■ Work task: Each entry below should be given again exactly; the pictures stay out.

■ Study material:
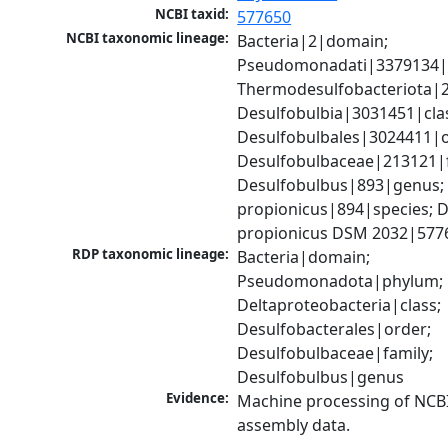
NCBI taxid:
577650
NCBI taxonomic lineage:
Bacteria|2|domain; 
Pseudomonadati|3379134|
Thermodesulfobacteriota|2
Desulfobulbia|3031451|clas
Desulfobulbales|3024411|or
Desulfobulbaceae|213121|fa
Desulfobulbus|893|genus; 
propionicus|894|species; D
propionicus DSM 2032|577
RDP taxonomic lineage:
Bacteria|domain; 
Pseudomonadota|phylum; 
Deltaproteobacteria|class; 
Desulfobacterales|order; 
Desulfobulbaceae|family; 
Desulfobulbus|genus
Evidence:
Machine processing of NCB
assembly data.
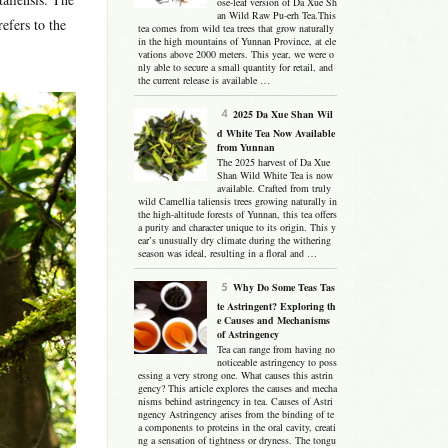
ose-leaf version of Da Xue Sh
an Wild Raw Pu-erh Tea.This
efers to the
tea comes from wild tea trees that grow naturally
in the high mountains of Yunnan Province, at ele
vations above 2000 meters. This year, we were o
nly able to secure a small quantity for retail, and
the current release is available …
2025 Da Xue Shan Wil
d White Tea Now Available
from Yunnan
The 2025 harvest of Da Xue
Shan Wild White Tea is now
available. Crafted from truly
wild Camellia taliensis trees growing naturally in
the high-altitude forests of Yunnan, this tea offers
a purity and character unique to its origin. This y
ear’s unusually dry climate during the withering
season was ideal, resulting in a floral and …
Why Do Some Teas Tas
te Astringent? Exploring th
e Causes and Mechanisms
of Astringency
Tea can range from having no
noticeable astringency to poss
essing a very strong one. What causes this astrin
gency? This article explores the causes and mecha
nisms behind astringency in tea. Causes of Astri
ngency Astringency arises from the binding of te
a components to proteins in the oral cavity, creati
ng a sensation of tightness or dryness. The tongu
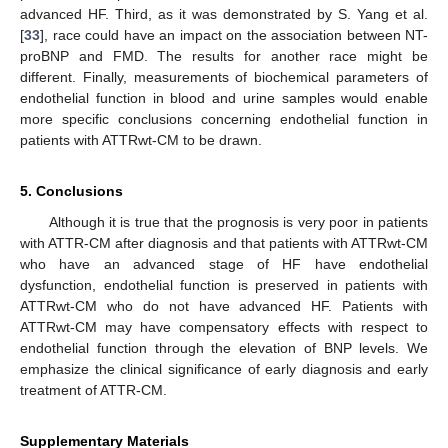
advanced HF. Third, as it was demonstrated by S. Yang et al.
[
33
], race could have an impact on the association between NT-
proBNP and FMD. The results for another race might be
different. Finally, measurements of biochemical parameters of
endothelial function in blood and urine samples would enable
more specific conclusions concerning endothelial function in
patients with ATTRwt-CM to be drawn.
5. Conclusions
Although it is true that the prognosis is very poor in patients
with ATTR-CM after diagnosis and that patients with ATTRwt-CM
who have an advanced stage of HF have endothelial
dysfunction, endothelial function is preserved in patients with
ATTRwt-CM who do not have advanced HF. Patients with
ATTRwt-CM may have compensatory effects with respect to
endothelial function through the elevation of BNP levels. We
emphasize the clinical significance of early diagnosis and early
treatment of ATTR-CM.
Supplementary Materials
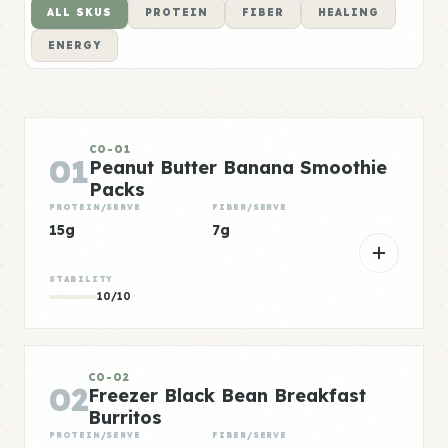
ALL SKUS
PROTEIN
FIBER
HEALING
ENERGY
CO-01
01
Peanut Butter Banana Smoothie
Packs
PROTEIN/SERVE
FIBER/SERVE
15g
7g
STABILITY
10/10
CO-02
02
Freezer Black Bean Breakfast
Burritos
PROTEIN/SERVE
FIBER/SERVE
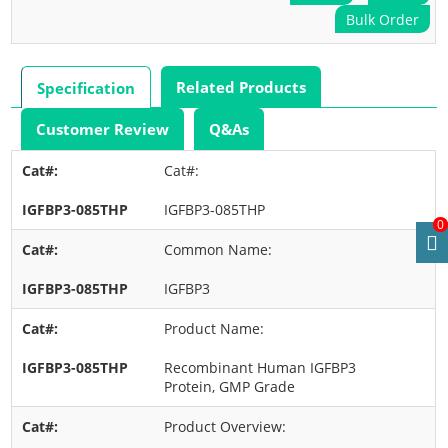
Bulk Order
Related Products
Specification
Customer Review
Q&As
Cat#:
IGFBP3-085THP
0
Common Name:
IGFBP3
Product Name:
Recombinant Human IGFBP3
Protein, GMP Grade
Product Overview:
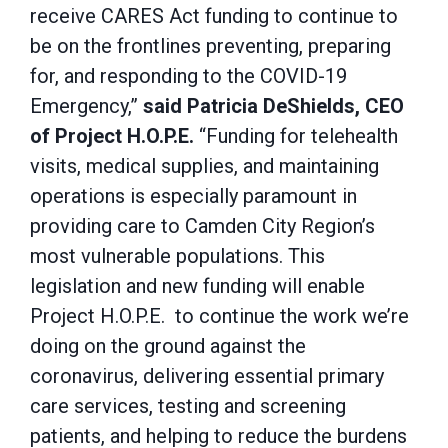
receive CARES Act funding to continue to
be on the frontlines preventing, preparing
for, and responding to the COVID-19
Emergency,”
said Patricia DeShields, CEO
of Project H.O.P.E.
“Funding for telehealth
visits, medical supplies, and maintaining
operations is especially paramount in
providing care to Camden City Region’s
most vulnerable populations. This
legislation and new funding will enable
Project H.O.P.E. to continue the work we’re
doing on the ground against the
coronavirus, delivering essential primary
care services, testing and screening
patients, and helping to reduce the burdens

■ The completed task:
NCBI taxid:
577650
NCBI taxonomic lineage:
Bacteria|2|domain; 
Pseudomonadati|3379134|
Thermodesulfobacteriota|2
Desulfobulbia|3031451|clas
Desulfobulbales|3024411|or
Desulfobulbaceae|213121|fa
Desulfobulbus|893|genus; 
propionicus|894|species; D
propionicus DSM 2032|577
RDP taxonomic lineage:
Bacteria|domain; 
Pseudomonadota|phylum; 
Deltaproteobacteria|class; 
Desulfobacterales|order; 
Desulfobulbaceae|family; 
Desulfobulbus|genus
Evidence:
Machine processing of NCB
assembly data.
ose-leaf version of Da Xue Sh
an Wild Raw Pu-erh Tea.This
efers to the
tea comes from wild tea trees that grow naturally
in the high mountains of Yunnan Province, at ele
vations above 2000 meters. This year, we were o
nly able to secure a small quantity for retail, and
the current release is available …
2025 Da Xue Shan Wil
d White Tea Now Available
from Yunnan
The 2025 harvest of Da Xue
Shan Wild White Tea is now
available. Crafted from truly
wild Camellia taliensis trees growing naturally in
the high-altitude forests of Yunnan, this tea offers
a purity and character unique to its origin. This y
ear’s unusually dry climate during the withering
season was ideal, resulting in a floral and …
Why Do Some Teas Tas
te Astringent? Exploring th
e Causes and Mechanisms
of Astringency
Tea can range from having no
noticeable astringency to poss
essing a very strong one. What causes this astrin
gency? This article explores the causes and mecha
nisms behind astringency in tea. Causes of Astri
ngency Astringency arises from the binding of te
a components to proteins in the oral cavity, creati
ng a sensation of tightness or dryness. The tongu
advanced HF. Third, as it was demonstrated by S. Yang et al.
[
33
], race could have an impact on the association between NT-
proBNP and FMD. The results for another race might be
different. Finally, measurements of biochemical parameters of
endothelial function in blood and urine samples would enable
more specific conclusions concerning endothelial function in
patients with ATTRwt-CM to be drawn.
5. Conclusions
Although it is true that the prognosis is very poor in patients
with ATTR-CM after diagnosis and that patients with ATTRwt-CM
who have an advanced stage of HF have endothelial
dysfunction, endothelial function is preserved in patients with
ATTRwt-CM who do not have advanced HF. Patients with
ATTRwt-CM may have compensatory effects with respect to
endothelial function through the elevation of BNP levels. We
emphasize the clinical significance of early diagnosis and early
treatment of ATTR-CM.
Supplementary Materials
ALL SKUS
PROTEIN
FIBER
HEALING
ENERGY
CO-01
01
Peanut Butter Banana Smoothie
Packs
PROTEIN/SERVE
FIBER/SERVE
15g
7g
STABILITY
10/10
CO-02
02
Freezer Black Bean Breakfast
Burritos
PROTEIN/SERVE
FIBER/SERVE
Bulk Order
Related Products
Specification
Customer Review
Q&As
Cat#:
IGFBP3-085THP
0
Common Name:
IGFBP3
Product Name:
Recombinant Human IGFBP3
Protein, GMP Grade
Product Overview:
receive CARES Act funding to continue to
be on the frontlines preventing, preparing
for, and responding to the COVID-19
Emergency,”
said Patricia DeShields, CEO
of Project H.O.P.E.
“Funding for telehealth
visits, medical supplies, and maintaining
operations is especially paramount in
providing care to Camden City Region’s
most vulnerable populations. This
legislation and new funding will enable
Project H.O.P.E. to continue the work we’re
doing on the ground against the
coronavirus, delivering essential primary
care services, testing and screening
patients, and helping to reduce the burdens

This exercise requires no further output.